Dr. Aronowitz ran Santa Monica’s Tower Wound Care Center, which provides wound care services to Medi-Cal recipients in the Los Angeles area. Investigators found that he illegally used Medicare and Medical reimbursement from 2015 to 2021 by claiming wound care procedures that were actually performed at a doctor’s hospital as if they were performed at an ambulatory surgery center. Found evidence of being involved in a fraudulent billing scheme designed to uplift. Aronowitz’s infirmary. It then recycles the unused portion of the “disposable” skin replacement product and bills it as if it were new and unopened. These actions violated the California False Claims Act and resulted in his $248,809 net loss to Medi-Cal funds.
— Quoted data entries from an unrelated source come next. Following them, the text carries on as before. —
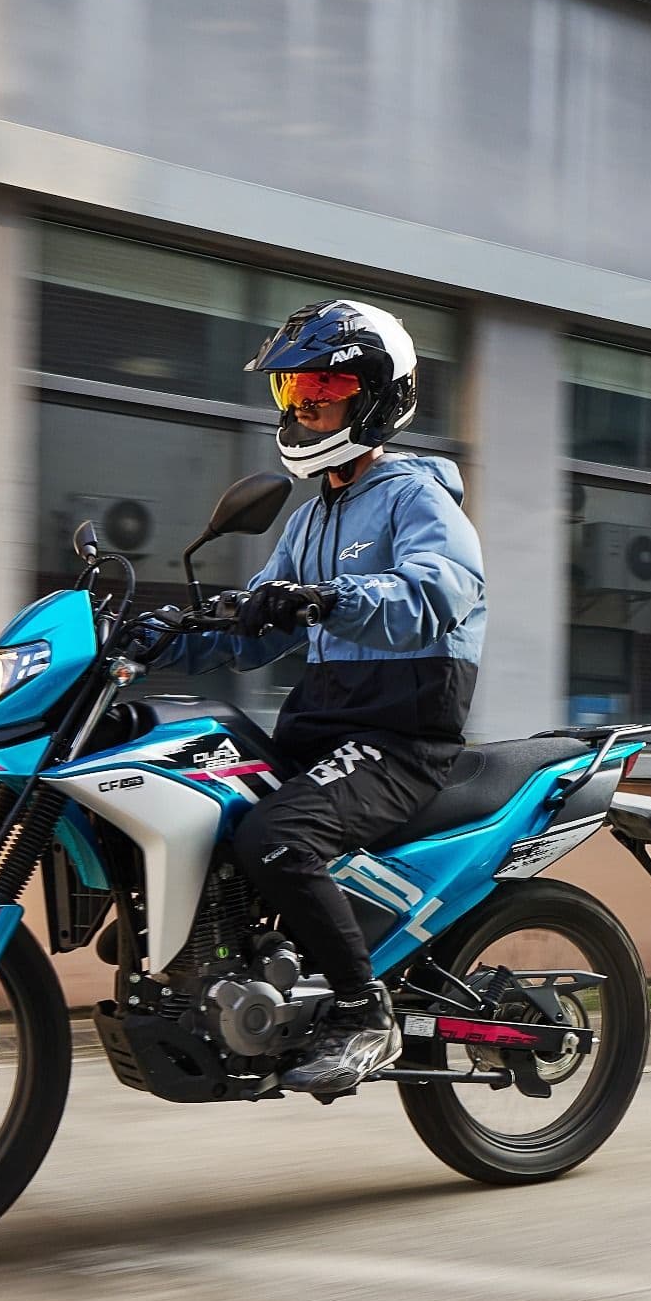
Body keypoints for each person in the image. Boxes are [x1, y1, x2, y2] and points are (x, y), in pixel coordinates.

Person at [167, 298, 487, 1096]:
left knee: (276, 837)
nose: (303, 405)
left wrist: (328, 599)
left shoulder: (419, 498)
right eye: (292, 389)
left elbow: (435, 594)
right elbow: (255, 628)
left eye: (324, 387)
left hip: (398, 737)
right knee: (200, 801)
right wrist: (161, 633)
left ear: (376, 396)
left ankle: (363, 1010)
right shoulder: (309, 520)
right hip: (321, 728)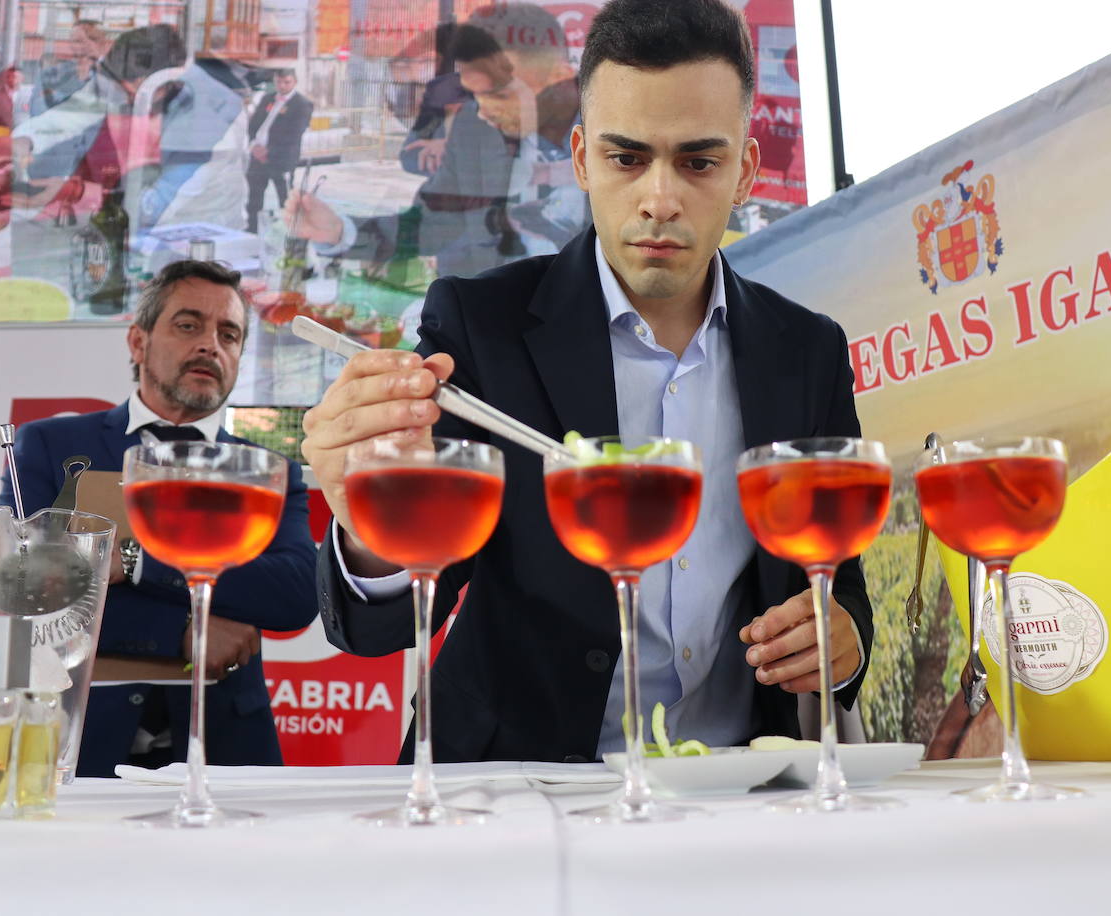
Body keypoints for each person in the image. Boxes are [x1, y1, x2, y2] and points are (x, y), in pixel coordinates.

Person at [301, 0, 873, 764]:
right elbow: (377, 626)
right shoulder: (483, 326)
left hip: (738, 794)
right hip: (513, 796)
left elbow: (841, 590)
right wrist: (369, 527)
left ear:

Under the terms of the settlement agreement, Dr. Aronowitz will pay the State of California “double damages” of $497,619 for Medi-Cal’s losses. The investigation and settlement negotiations were jointly conducted by the California Department of Justice and the United States Attorney’s Office for the Central District of California. Under the settlement, the federal government will recover its share of Medicare program losses and Medicaid losses separately.

The Department of Justice’s Medi-Cal Fraud and Elder Abuse Division (DMFEA) protects Californians by investigating and prosecuting those who defraud the Medi-Cal program.

DMFEA will receive 75% of its funding from the U.S. Department of Health and Human Services, with grants totaling $53,792,132 for the 2022-2023 federal fiscal year. The remaining 25% will be funded by the State of California. The federal fiscal year is defined as October 1, 2022 through September 30, 2023.

The claims resolved by the settlement are allegations only and no determination of liability has been made.

A copy of the settlement agreement can be found here.